▶ [Aufgaben]:
a) Welchen Anteil haben weibliche Vorstandsmitglieder laut dem Text über Frauen in Unternehmensvorständen heute?
b) Führen Sie den Text über Frauen in Unternehmensvorständen ab dem Punkt fort, an dem er endet.

▶ [Textauszug]:
^^^^

Allerdings haben nur fünf Prozent der untersuchten Unternehmen mindestens zwei Frauen in ihren Vorstand bestellt. Der Anteil weiblicher Vorstandsmitglieder ist insgesamt also noch immer gering. Er liegt jetzt bei 8,6 Prozent, vor fünf Jahren waren es noch 5,1 Prozent. Und das könnte zum Problem für den Standort Deutschland werden, sagt die EY-Partnerin Ulrike Hasbargen. "Es mag zunächst etwas anstrengender sein, in gemischten Teams zu arbeiten - aber die Reibung, die hier entsteht, die Diskussionen und das Aufeinandertreffen unterschiedlicher Sichtweisen führen eben auch oft zu neuen Lösungen und zu mehr Innovationskraft."

^^^^

▶ [Quellenmaterial]:

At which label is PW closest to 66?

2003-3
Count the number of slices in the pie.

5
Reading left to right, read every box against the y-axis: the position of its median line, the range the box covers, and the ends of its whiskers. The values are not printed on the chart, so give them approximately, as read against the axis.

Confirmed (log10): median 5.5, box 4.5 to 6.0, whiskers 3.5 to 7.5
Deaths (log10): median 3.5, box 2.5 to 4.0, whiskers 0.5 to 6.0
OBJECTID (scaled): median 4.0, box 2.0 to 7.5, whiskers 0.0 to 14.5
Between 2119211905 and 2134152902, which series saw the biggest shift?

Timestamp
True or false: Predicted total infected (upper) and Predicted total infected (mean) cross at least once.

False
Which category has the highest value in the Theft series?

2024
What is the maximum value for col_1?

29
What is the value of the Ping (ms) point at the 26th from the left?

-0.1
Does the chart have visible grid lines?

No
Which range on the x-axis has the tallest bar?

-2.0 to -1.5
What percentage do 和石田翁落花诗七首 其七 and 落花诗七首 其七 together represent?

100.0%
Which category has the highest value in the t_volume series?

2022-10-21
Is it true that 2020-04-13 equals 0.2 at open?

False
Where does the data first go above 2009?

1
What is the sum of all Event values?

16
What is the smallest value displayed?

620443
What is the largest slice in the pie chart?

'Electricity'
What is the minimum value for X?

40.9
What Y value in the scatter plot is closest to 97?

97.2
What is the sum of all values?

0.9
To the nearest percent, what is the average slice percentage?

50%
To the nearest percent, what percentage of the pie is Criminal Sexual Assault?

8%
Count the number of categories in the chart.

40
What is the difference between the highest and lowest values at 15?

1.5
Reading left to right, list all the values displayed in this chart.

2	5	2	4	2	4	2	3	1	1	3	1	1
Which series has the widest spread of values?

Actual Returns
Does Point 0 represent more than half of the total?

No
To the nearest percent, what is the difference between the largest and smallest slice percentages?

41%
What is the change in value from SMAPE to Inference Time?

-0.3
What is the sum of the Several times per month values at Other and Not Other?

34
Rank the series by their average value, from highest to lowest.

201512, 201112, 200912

^^^^

▶ [Antworten nach Nummern]:
a) 8,6 Prozent.

b)
Auffällig ist, dass der Anteil der Frauen in den Vorständen vor allem in den größten deutschen Aktienkonzernen wächst. Mehr als drei Viertel der Dax-Konzerne haben mindestens eine Vorständin. Insgesamt sind fast 15 Prozent der Vorstandsmitglieder bei diesen Unternehmen weiblich - und damit dreimal so viele wie in den kleineren SDax-Unternehmen.

Große Unterschiede gibt es auch zwischen den Branchen. Während der Frauenanteil in den Vorständen der Telekommunikationsunternehmen bei insgesamt 16 Prozent, in der Finanzbranche bei insgesamt 13 Prozent und in der Transport- und Logistikbranche bei insgesamt zwölf Prozent liegt, sind es in den Sektoren Energie, IT und Rohstoffe nur sechs Prozent, im Handel sogar nur drei Prozent.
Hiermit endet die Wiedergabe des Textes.